Udacity Nanodegree Project 2

Table of Contents

  • Overview

  • Architectural Diagram

  • Key Steps

    • Automated ML Experiment
    • Deploy the best model
    • Enable App Insights & Logging
    • Swagger Documentation
    • Consume model endpoints
    • Create and publish a pipeline
  • Screen Recording
  • Standout Suggestions
  • References

Overview

This projects aims to create a cloud-based machine learning model for the Bank Marketing Dataset, which contains data about marketing campaigns for a bank. We will utilize AutoML for this classification problem. This will let us predict whether a bank product would be subscribed by the client or not.
The project involves:

  • Automated ML Experiment
  • Deploy the best model
  • Enable logging
  • Swagger Documentation
  • Consume model endpoints
  • Create and publish a pipeline

Architectural Diagram

The diagram below illustrates the keys steps of our operation: Architecture

  • We will use Bank Marketing Dataset to create an AutoML. The AutoML will help up find the best model and the best parameters to fit our data.
  • We use the model obtained by the AutoML to train an ML pipeline.
  • We publish the model and the pipeline in order to be ready for consumption.

Key Steps

Step 1: Automated ML Experiment

We first upload our dataset using the dataset's URI: Dataset

After the run is complete, we're able to determine the best model which is the Voting Ensemble with accuracy of 0.91988: Best Model

Step 2: Deploy the best model

We deploy the Voting Ensemble model, which is the best model, using Azure Container Instacne (ACI) while making sure that the Authentication option enabled.

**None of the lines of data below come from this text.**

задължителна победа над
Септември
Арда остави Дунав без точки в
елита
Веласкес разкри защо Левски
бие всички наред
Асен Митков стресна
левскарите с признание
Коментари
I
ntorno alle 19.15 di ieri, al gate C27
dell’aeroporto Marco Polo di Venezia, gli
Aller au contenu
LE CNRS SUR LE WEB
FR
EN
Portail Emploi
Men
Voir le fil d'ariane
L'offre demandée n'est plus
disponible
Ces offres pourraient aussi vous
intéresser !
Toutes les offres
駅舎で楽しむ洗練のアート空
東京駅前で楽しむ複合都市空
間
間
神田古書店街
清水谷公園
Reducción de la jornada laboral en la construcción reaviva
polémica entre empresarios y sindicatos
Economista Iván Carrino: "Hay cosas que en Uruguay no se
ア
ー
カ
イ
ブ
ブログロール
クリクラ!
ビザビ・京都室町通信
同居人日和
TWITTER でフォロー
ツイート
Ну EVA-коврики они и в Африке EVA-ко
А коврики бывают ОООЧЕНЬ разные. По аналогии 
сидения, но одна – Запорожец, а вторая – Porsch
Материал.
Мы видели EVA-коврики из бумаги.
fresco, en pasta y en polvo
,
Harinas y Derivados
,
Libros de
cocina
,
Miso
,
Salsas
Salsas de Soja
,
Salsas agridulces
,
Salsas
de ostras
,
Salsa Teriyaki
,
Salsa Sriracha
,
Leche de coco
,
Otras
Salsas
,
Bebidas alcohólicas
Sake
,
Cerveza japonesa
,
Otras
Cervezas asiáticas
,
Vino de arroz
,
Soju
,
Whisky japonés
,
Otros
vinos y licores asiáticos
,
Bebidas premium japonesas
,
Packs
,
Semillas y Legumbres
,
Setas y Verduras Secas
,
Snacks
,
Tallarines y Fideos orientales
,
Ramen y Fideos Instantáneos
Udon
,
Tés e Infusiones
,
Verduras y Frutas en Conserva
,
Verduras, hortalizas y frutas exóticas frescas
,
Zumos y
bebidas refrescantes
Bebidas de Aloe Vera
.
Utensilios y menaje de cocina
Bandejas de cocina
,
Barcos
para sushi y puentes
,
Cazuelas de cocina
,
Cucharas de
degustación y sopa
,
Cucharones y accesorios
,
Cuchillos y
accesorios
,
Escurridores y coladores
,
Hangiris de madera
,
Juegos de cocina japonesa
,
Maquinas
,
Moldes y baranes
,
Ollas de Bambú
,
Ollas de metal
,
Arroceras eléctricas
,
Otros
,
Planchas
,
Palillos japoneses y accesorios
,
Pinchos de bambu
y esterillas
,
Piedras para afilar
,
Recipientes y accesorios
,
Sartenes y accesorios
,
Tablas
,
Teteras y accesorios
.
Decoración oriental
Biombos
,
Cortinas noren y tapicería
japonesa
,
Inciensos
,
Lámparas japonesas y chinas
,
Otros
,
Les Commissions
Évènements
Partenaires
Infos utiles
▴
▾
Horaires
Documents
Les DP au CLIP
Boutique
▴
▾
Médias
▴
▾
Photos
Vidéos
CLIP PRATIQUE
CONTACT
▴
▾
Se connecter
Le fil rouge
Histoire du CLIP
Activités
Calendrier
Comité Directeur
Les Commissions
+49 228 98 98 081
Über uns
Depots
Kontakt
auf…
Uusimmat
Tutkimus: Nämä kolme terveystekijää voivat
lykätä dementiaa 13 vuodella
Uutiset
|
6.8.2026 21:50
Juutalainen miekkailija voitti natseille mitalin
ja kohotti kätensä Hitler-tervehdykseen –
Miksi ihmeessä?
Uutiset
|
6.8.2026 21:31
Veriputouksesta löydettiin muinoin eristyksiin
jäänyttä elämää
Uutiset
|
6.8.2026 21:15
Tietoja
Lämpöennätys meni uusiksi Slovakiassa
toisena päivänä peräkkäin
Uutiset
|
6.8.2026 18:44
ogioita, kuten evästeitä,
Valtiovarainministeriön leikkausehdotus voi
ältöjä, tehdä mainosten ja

Deployment

Step 3: Enable App Insights & Logging

In order to enable Application Insights programmatically, we edited the logs.py script to match the deployed model ID and change App Inights to TRUE. Then, we run the python script. We choose the best model for deployment and enable "Authentication" while deploying the model using Azure Container Instance (ACI). The executed code in logs.py enables Application Insights. "Application Insights enabled" is disabled before executing logs.py. App Insights

Application Insight Logs are presenting: Logs

Step 4: Swagger Documentation

In this step, we setup Swagger to be able to deploy and consume model. We downloaded swagger.json file from deployed model on Azure. Then we ran swagger.sh and serve.py script on Powershell command window. Swagger

Step 5: Consume model endpoints

Then we used endpoint.py script to consume the model endpoints. We first edited the scoring_uri and the key in the script to match the URI and the key of our service. Then, we executed endpoint.py script. Endpoint

Also, we benchmark the endpoint using Apache bench. You can see the benchmark bellow: Benchmark Benchmark

Step 6: Create and publish a pipeline

In this step, we first updated our jupyter notebook variables to match our azure enviroment variables. Then, we deployed our training pipeline and published it.

Pipeline Endpoint: Pipeline

Banking Marketing dataset with AutoML module: Pipeline

Published Pipeline Overview: Pipeline

Run Details Widget: Pipeline

Scheduled Run: Pipeline

Screen Recording

Screencast

My screen is in full screen mode at 1080p and 16:9 aspect ratio. I used OBS for the recording.

Future Improvements

  • We can increase the Exit Criterion time from 1 hour to the default value of 3 hours to be able to find models of higher accuracy.
  • We can enable deep learning in AutoML
  • We can enable Data drift tracking to ensure accuracy of the model.